Athens, Greece (CNN) -- Canadian activists aboard The Tahrir demanded Tuesday that the Greek government repair the boat in which they had tried to sail Monday from Crete toward Gaza in an aborted mission that led to their forced return to port.
The 75-foot boat is one of 10 whose crews are attempting to participate in a flotilla intended to break the Israeli government's control over sea access to Gaza. It was carrying about 40 people when it was intercepted Monday by Greek authorities just a few miles into its planned journey and escorted back to Agios Nikolaos in Crete, said Ehab Latoyef, a spokesman for Canadian Boat Gaza and a member of the activists' steering committee.
During the return voyage, it slammed into a cement wall, rupturing the fuel tank, Latoyef said in a telephone interview. It remained in port Tuesday.
Of the planned flotilla, two boats have been sabotaged and are not seaworthy, seven are being held in Greek ports and only one -- a French boat -- is in international waters, Latoyef said. He would not divulge its plans other than to say, "The whole fleet, at this point, is in a position of wait and see."
Also Tuesday, Greek authorities released the three activists from the Canadian boat who were taken into custody Monday after they agreed to appear Wednesday in front of a judge, the group said.
Two of them were expected to get suspended sentences, but the group expressed concern over the charges that may be levied against the third.
In its statement, Canadian Boat Gaza demanded that the Greek authorities end their interference with the flotilla and fix the damage. "This is outrageous and the vessel should be repaired without delay at the expense of Greek authorities," the group's statement said. It also demanded that The Tahrir be relocated "to a safe port of our choosing."
By late Tuesday, Greek authorities had not responded to their demand, Latoyef said.
Last week, the Greek Coast Guard intercepted a U.S. ship in the stalled flotilla, the Audacity of Hope, about 10 minutes after it had left Perama, triggering an hours-long standoff.
The ship -- carrying activists but no humanitarian aid -- was ultimately tied up at a Greek naval facility, and its captain, John Klusmire, was arrested. The Coast Guard said Klusmire had put passengers in danger by leaving the mainland without permission. He was released Tuesday without restriction and without bail but charges were not dropped, the U.S. group said.
On Sunday, Greece's government offered to ship aid to Gaza, a move that U.N. Secretary-General Ban Ki-moon applauded but protest organizers and Palestinian authorities rejected as insufficient.

PROBLEMS TO WORK ON
(1) In the report on the Gaza flotilla, what led Greek authorities to release the three activists from the Canadian boat?
(2) From the report on the Gaza flotilla, transcribe the passage that opens with the words containing "Athens, Greece (CNN)" and closes with "activists' steering committee.".

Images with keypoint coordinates

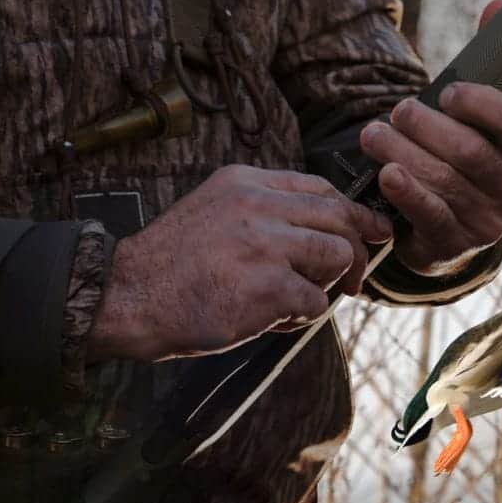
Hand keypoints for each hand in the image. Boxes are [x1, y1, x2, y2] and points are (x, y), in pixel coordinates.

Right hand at [87, 164, 391, 361]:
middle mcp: (258, 204)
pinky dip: (302, 316)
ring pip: (337, 255)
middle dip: (358, 250)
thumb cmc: (173, 264)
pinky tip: (273, 321)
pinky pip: (316, 301)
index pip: (320, 188)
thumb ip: (263, 211)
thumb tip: (323, 230)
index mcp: (245, 182)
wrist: (130, 296)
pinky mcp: (269, 285)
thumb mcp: (215, 211)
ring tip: (297, 301)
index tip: (372, 231)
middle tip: (354, 280)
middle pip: (340, 217)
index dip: (353, 212)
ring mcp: (265, 243)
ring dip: (328, 285)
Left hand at [359, 0, 501, 274]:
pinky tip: (385, 173)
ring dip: (403, 153)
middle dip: (427, 127)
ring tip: (372, 134)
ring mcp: (488, 223)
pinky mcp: (454, 244)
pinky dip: (406, 192)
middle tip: (395, 111)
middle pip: (470, 153)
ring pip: (443, 181)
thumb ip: (489, 61)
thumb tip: (498, 3)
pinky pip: (430, 215)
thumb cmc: (464, 154)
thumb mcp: (478, 113)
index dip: (482, 105)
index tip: (448, 91)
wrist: (449, 223)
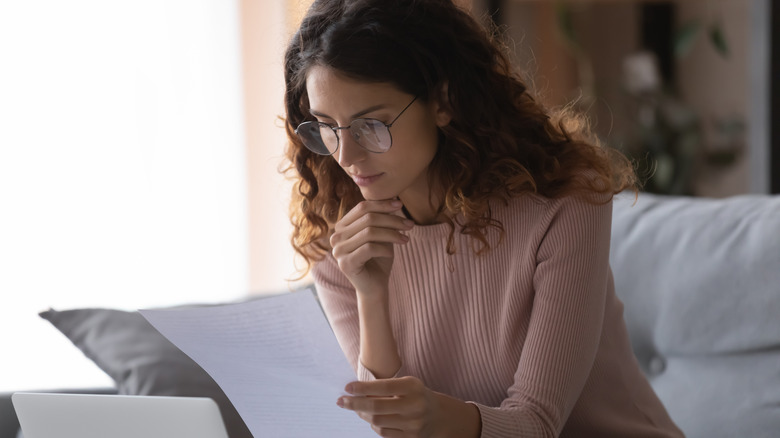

RESPONSES TO THE EXERCISE
(1) Greek authorities released the three activists after they agreed to appear in front of a judge on Wednesday.

(2)
Athens, Greece (CNN) -- Canadian activists aboard The Tahrir demanded Tuesday that the Greek government repair the boat in which they had tried to sail Monday from Crete toward Gaza in an aborted mission that led to their forced return to port.
The 75-foot boat is one of 10 whose crews are attempting to participate in a flotilla intended to break the Israeli government's control over sea access to Gaza. It was carrying about 40 people when it was intercepted Monday by Greek authorities just a few miles into its planned journey and escorted back to Agios Nikolaos in Crete, said Ehab Latoyef, a spokesman for Canadian Boat Gaza and a member of the activists' steering committee.